Your objective
Copy out each line in the material below that has the word "paint".

Entries shown
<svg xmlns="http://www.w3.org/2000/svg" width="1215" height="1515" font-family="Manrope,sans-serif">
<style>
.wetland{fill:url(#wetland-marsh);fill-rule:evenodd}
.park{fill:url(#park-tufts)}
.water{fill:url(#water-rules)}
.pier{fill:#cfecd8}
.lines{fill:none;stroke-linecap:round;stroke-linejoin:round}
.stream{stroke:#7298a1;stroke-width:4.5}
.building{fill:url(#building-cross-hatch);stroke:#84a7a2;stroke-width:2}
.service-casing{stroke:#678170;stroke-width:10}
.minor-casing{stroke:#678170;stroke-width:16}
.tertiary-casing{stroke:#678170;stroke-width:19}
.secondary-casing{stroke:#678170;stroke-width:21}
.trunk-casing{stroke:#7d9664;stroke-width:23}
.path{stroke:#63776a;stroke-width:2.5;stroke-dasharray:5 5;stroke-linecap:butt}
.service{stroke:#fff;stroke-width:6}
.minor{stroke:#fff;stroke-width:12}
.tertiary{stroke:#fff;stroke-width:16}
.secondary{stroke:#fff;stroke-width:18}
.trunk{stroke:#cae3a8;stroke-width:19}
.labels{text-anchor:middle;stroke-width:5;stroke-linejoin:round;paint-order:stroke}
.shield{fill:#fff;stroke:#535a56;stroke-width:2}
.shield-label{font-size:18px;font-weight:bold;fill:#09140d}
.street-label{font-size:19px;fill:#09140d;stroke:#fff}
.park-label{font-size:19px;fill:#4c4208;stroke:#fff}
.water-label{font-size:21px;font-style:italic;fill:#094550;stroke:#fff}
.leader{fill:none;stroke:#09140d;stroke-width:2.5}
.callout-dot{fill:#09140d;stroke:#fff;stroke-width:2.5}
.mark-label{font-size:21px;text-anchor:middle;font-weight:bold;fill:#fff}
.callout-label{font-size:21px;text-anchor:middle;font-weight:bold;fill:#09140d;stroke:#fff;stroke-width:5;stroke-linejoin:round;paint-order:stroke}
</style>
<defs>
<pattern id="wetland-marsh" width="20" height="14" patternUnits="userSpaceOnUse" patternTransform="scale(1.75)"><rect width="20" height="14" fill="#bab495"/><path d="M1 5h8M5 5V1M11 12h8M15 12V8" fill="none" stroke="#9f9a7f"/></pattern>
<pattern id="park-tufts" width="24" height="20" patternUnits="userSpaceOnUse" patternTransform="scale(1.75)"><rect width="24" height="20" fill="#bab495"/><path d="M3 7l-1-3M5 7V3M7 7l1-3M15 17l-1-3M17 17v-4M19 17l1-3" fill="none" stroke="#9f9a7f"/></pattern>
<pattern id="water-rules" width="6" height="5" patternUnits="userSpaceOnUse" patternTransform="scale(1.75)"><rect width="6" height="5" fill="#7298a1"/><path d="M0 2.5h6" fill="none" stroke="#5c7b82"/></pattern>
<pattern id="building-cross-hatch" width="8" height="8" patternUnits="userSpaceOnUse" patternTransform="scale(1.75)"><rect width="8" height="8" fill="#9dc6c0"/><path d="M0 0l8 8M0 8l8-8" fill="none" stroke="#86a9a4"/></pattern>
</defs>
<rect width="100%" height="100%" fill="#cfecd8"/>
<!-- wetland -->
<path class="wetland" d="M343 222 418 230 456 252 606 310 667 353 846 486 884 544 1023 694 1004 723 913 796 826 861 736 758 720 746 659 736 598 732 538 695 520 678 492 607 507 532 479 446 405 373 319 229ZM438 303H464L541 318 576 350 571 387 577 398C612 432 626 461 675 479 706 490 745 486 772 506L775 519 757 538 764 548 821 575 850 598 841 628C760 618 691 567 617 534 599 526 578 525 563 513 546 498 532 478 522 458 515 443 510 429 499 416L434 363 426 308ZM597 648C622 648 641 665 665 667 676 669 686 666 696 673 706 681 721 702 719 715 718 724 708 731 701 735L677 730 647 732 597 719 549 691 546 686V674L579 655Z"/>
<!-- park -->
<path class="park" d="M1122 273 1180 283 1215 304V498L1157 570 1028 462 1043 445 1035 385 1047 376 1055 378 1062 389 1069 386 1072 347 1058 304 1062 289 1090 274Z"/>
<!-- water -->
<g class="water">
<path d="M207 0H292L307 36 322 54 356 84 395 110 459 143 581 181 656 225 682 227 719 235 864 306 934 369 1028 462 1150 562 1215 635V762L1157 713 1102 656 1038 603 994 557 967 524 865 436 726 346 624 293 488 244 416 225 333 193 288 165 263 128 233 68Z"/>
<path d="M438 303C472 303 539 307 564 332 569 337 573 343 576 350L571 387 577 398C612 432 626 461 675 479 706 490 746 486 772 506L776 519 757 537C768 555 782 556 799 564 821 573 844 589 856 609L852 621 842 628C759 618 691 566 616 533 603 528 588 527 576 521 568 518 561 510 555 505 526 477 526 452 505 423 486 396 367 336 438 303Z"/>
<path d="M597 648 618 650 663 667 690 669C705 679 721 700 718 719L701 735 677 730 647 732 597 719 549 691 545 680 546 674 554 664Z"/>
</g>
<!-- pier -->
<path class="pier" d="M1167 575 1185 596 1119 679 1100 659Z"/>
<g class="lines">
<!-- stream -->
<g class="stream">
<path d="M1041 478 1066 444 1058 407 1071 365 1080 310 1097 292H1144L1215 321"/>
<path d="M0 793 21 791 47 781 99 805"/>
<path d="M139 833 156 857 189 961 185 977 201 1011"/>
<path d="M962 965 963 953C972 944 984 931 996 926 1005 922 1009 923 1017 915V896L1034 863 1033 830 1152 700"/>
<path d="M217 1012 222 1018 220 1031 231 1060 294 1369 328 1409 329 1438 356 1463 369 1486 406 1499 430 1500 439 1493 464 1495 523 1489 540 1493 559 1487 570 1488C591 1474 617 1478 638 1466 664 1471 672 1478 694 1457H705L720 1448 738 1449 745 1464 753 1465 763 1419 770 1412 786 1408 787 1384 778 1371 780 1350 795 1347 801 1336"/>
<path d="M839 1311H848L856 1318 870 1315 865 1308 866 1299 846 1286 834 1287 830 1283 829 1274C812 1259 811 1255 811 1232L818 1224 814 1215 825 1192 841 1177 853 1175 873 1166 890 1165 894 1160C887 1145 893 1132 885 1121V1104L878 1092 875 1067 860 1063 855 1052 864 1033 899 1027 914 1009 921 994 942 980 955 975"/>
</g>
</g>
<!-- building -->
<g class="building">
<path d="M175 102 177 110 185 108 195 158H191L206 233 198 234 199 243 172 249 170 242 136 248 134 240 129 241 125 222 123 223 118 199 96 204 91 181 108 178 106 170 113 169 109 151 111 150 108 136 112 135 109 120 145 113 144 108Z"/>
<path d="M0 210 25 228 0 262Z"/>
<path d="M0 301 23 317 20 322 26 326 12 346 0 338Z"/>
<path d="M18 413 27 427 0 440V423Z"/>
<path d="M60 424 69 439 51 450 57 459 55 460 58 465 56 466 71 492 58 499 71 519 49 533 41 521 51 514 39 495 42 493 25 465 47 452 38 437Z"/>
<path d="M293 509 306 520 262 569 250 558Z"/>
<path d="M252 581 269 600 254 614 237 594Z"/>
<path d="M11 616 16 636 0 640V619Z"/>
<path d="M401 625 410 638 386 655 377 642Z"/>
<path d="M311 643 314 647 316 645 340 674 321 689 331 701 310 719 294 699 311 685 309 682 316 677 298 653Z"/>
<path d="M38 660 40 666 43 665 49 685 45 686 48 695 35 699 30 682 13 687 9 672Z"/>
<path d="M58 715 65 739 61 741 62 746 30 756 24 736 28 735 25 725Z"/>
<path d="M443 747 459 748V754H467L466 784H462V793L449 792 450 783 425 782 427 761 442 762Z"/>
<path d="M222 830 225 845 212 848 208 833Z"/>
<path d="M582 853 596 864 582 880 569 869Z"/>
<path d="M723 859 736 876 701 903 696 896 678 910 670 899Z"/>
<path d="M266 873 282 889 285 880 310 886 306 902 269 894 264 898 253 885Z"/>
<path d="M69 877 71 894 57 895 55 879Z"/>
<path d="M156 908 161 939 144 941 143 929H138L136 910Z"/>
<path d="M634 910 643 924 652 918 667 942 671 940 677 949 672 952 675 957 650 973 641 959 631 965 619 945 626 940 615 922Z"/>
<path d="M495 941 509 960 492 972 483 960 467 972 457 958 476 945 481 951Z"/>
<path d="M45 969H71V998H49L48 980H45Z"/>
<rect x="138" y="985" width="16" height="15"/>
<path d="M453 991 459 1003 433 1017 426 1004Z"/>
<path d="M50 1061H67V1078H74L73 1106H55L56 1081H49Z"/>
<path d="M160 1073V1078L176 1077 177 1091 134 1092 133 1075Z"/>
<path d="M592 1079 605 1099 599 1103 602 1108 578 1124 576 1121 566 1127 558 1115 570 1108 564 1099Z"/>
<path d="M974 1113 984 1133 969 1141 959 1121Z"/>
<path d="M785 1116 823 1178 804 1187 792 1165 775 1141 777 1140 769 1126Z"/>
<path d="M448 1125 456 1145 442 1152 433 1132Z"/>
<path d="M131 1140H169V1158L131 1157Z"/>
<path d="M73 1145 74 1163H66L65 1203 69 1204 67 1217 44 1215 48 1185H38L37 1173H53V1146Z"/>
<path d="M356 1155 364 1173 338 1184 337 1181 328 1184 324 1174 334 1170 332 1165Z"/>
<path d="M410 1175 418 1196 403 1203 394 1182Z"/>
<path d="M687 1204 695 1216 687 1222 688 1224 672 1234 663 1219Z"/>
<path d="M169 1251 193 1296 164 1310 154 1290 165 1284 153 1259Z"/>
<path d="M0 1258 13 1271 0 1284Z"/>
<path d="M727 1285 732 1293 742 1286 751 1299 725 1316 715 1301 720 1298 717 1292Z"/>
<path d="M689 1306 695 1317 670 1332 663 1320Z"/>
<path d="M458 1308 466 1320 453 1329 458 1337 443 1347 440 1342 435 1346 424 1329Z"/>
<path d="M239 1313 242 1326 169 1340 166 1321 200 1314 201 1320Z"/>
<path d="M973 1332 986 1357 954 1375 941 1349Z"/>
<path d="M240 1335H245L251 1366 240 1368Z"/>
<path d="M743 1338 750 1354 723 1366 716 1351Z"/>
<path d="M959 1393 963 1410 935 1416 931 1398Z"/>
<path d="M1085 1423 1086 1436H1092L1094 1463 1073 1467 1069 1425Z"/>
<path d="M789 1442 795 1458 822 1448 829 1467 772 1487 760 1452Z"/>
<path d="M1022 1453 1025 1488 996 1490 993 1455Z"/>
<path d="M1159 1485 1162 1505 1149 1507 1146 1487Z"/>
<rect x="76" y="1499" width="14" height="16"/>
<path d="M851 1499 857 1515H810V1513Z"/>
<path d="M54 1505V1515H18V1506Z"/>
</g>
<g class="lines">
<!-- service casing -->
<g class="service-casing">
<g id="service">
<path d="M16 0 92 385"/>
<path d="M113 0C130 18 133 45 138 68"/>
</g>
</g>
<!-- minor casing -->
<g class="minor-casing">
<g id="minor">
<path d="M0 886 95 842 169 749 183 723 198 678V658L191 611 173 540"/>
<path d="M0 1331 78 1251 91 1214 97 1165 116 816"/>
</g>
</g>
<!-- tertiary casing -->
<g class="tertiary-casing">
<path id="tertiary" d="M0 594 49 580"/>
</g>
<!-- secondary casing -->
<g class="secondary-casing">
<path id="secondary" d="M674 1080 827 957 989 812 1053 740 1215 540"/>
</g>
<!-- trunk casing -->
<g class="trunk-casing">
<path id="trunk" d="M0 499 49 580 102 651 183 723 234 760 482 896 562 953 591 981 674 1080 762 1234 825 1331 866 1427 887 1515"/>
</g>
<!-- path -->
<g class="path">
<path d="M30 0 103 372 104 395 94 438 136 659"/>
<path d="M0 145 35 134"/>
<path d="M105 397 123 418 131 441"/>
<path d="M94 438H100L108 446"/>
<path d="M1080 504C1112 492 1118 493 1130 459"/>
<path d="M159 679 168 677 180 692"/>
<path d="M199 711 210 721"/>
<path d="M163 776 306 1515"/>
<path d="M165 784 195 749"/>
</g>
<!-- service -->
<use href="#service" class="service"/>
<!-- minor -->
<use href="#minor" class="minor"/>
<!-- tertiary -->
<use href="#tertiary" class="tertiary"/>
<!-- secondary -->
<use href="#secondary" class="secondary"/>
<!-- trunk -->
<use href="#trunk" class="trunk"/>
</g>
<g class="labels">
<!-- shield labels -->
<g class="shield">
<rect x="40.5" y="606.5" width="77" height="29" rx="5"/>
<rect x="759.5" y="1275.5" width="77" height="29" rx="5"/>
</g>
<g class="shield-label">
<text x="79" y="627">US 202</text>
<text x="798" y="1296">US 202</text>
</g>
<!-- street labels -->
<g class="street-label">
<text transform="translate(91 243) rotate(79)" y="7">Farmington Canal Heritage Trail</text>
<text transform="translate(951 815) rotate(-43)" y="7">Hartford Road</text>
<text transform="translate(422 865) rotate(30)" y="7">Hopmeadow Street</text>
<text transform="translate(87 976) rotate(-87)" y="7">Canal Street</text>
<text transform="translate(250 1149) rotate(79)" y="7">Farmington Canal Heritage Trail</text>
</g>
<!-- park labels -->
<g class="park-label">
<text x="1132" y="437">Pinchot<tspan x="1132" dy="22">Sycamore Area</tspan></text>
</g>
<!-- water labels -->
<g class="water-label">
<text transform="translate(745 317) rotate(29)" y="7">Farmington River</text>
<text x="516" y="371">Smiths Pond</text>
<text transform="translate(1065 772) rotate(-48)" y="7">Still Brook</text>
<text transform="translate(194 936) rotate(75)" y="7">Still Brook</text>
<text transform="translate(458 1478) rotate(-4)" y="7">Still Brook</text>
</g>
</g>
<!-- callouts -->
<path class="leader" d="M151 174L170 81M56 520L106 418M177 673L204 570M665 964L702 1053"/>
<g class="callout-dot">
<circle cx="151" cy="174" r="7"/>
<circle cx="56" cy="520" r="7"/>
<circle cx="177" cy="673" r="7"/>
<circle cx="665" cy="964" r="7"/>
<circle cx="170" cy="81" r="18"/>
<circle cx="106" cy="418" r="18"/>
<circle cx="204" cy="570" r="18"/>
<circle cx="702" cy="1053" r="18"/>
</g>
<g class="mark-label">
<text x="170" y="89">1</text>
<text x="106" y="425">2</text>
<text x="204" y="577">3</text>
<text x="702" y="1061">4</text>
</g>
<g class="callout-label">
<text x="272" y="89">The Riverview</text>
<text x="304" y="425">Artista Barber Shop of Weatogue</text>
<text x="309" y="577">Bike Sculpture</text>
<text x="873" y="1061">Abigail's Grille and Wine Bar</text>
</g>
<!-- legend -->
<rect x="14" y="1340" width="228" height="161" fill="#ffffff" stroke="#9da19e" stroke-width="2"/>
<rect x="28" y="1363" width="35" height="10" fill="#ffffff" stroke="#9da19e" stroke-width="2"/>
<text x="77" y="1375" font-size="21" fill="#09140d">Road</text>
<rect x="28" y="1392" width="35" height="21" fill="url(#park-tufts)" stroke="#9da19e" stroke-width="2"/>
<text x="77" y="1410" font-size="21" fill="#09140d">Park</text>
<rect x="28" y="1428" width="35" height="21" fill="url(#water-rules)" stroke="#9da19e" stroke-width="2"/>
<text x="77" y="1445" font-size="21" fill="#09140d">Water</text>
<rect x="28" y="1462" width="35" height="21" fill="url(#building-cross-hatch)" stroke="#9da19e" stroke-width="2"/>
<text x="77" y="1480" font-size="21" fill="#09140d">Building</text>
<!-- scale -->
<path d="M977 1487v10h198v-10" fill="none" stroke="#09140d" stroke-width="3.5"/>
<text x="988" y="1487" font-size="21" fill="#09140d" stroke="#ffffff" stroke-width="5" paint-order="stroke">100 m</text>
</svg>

Completed exercise
.labels{text-anchor:middle;stroke-width:5;stroke-linejoin:round;paint-order:stroke}
.callout-label{font-size:21px;text-anchor:middle;font-weight:bold;fill:#09140d;stroke:#fff;stroke-width:5;stroke-linejoin:round;paint-order:stroke}
<text x="988" y="1487" font-size="21" fill="#09140d" stroke="#ffffff" stroke-width="5" paint-order="stroke">100 m</text>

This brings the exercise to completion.